French ethnologist Francois Bizot's
The Gate offers a unique insight into the rise of the Khmer Rouge. In 1971 Bizot was studying ancient Buddhist traditions and living with his Khmer partner and daughter in a small village in the environs of the Angkor temple complex. The Khmer Rouge was fighting a guerilla war in rural Cambodia; during a routine visit to a nearby temple, Bizot and his two Khmer colleagues were captured by them and imprisoned deep in the jungle on suspicion of working for the CIA. On trial for his life, over the next three months Bizot developed a strong relationship with his captor, Comrade Douch, who would later become the Khmer Rouge's chief interrogator and commandant of the horrifying Tuol Sleng prison where thousands of captives were tortured prior to execution. The portrait Bizot gives of the young schoolteacher-turned revolutionary and their interaction is simultaneously fascinating and terrifying.

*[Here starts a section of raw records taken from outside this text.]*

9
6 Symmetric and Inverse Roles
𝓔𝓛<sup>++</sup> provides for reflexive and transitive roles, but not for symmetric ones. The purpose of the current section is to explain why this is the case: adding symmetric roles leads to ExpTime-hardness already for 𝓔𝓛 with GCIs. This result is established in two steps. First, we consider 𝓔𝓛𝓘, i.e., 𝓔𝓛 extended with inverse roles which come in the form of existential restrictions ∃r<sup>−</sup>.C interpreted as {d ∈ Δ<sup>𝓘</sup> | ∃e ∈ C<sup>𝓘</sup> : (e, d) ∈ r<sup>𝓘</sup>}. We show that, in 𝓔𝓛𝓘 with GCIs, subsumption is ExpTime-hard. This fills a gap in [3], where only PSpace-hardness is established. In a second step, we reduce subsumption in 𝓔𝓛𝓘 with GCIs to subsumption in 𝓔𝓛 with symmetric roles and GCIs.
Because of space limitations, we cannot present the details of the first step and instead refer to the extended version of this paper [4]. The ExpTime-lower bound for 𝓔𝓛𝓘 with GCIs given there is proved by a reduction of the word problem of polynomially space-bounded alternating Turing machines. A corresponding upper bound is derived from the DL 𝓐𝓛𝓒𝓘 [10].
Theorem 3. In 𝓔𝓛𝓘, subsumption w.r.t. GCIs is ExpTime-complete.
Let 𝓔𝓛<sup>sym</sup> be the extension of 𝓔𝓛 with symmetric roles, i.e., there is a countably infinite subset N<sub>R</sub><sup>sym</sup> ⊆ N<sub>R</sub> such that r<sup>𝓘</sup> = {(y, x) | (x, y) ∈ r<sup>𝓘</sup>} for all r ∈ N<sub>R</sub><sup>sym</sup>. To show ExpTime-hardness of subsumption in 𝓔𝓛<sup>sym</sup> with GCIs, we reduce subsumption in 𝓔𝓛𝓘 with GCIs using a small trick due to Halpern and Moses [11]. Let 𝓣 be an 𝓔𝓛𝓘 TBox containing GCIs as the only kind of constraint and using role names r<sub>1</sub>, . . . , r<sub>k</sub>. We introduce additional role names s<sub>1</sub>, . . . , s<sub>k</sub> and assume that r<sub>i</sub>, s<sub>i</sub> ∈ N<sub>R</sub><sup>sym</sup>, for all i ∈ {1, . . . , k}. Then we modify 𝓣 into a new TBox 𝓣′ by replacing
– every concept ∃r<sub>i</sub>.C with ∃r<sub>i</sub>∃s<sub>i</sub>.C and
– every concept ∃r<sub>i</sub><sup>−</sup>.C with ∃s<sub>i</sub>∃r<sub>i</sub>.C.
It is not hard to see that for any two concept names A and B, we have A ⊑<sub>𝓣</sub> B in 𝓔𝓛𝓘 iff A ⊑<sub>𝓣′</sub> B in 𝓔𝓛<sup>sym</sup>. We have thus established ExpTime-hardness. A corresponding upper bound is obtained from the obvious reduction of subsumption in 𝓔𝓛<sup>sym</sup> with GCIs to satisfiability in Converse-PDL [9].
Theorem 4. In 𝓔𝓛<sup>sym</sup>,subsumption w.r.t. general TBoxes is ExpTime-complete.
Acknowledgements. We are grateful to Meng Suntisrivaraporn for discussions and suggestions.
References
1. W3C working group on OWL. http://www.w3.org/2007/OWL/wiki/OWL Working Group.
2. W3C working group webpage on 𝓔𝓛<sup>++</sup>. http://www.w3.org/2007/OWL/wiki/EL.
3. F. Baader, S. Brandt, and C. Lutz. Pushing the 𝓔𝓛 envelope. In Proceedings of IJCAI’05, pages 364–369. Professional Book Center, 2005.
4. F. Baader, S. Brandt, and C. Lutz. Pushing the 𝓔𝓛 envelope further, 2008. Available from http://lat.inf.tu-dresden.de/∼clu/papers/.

Finally freed after Douch had pleaded his case with the leadership, Bizot became the only Western captive of the Khmer Rouge ever to be released alive, but his story does not end there. On his return to Phnom Penh, due to his fluency in Khmer, he was appointed interpreter between the occupying forces and the remaining western nationals holed up in the French embassy. As the interlocutor at the eponymous gate, he relates with dreadful resignation the moment when the Khmer nationals in the compound were ordered out by the Khmer Rouge forces for "resettlement."
Bizot's is a touching and gripping account of one of the darkest moments in modern history and it is told with a unique voice. As a Cambodian resident, a lover of Cambodia and a fluent Khmer speaker, Bizot shows an understanding of the prevailing mood in the country that other Western commentators have failed to capture effectively, while as a Western academic he is able to see the forces at work and how Cambodia fits into the bigger picture of South East Asian conflict. What emerges is a tale of a land plunged into insanity and Bizot tells it like a eulogy for a dead friend and a confrontation of old demons. The Gate is a stunning book and a must for anyone interested in this grim period of Asian history. --Duncan Thomson
A literary and historical tour de force: what one man saw and did in a land of pristine beauty on the eve of one of the twentieth century's most barbaric spectacles.
In 1971, Franois Bizot was a young French scholar of Khmer pottery and Buddhist ritual working in rural Cambodia. Now, more than thirty years later, he has summoned up the unbearable memory of that moment, letting us see as never before those years leading inexorably to genocide. Perfectly recalled, in-delibly written, The Gate recounts the nightmare of Bizot's arrest and captivity on suspicion of being an American spy, and his nearly miraculous survival as the only Westerner ever to escape a Khmer Rouge prison. It is the story, as well, of Bizot's unlikely friendship with his captor, Douch-a figure today better remembered as a ruthless perpetrator of the then-looming terror, about which Bizot tried, without success, to warn his government.
Bizot's experience to that point would itself have merited report. But upon his return to Cambodia four years later, chance ordained a second remarkable act in this drama. As the sole individual fluent in both French and Khmer, Bizot found himself playing the intermediary in a surreal standoff when the Communist-backed guerillas, now ascendant, laid siege to the French Embassy compound in Phnom Penh. Finally it would fall to Bizot to lead the desperate retreat of the colonial population: here he re-counts how he helped the remaining Westerners-and any Cambodians he could-to escape the doomed capital.
Both beautiful and devastating, The Gate is a searing and unforgettable act of witness and remembrance.